** Opening Excerpt to read block **

For example, if you have the template name std::basic_string<char, std::char_traits<char>, std::allocator<char>>, you could end up with the following dictionary entries:

names { // id = 0
  marked_name = "std::basic_string"
}
names { // id = 1
  marked_name = "char"
}
names { // id = 2
  marked_name = "std::char_traits"
}
names { // id = 3
  marked_name = "\0<\0>"
  marker_ids[0] = 2
  marker_ids[1] = 1
}
names { // id = 4
  marked_name = "std::allocator"
}
names { // id = 5
  marked_name = "\0<\0>"
  marker_ids[0] = 4
  marker_ids[1] = 1
}
names { // id = 6
  marked_name = "\0<\0, \0, \0>"
  marker_ids[0] = 0
  marker_ids[1] = 1
  marker_ids[2] = 3
  marker_ids[3] = 5
}
entries {
  ...
  name {
    dict_id = 6
  }
}

But as said before, reading / decompressing this format is a lot easier than writing it, all you have to do to re-create the original names is this:

The batch method:

  1. Load all the dictionary entries into an array (e.g., as you would have to if using the google protobuf library to read the file).
  2. For each dictionary entry (sequentially), go through the "marked_name" string and for each '\0' character you find, you take the next "marker_ids" to lookup the dictionary entry to insert in-place of that zero-character.
  3. When you reach the end of the "marked_name" string and replaced all the zero-characters, you are done.

For the sequential version, you can simply do the same as for the batch method, but you do this as you discover each new dictionary entry. This can be done because the way the file is generated, it is always guaranteed that any dictionary entry referred to by the "marker_ids" will have been seen already, and should therefore already exist in the dictionary that is being built.

The most naive way to do it is using google's protobuf library, and do the following (taken from the code I wrote for Templar, with comments "for dummies", which is just a quick and naive implementation that works without actually having to build a dictionary, just using what's loaded from protobuf code):

struct dict_expansion_task {
  DictionaryEntry const * p_entry;
  std::size_t char_id;
  std::size_t mark_id;
};

void readEntry(TemplightEntry_Begin const &begin, TemplightTrace const &trace) {
  //...

** Closing Excerpt to read block **
** Opening Data provided block **

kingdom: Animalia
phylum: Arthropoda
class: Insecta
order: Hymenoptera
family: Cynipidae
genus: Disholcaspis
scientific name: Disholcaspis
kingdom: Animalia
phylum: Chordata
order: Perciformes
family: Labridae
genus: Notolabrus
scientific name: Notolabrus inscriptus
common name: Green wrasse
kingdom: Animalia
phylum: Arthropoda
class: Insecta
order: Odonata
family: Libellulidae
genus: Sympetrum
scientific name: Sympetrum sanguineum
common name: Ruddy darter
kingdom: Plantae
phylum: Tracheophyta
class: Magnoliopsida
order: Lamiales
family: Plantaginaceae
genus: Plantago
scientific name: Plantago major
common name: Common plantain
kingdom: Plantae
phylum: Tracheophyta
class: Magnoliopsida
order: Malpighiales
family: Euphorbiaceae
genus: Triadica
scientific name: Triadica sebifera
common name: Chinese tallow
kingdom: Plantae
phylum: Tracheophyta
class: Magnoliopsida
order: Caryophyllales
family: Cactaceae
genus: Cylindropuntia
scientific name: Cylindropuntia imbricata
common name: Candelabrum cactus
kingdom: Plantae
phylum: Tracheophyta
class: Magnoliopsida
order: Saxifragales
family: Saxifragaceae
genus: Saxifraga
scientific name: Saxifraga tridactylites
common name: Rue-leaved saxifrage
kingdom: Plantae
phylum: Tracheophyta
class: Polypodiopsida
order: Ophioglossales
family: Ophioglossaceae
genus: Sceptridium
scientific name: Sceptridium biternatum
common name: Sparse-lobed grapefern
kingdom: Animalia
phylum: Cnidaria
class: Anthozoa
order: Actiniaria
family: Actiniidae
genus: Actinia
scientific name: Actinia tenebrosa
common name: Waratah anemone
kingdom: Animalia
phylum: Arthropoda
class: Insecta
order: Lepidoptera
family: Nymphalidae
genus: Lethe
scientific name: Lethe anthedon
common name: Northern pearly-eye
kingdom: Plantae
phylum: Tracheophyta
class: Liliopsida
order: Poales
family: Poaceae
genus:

** Closing Data provided block **

In the excerpt on the name dictionary, why can the sequential version rebuild names as each new dictionary entry is discovered?

Because of how the file is generated, any dictionary entry referred to by the "marker_ids" is always guaranteed to have been seen already.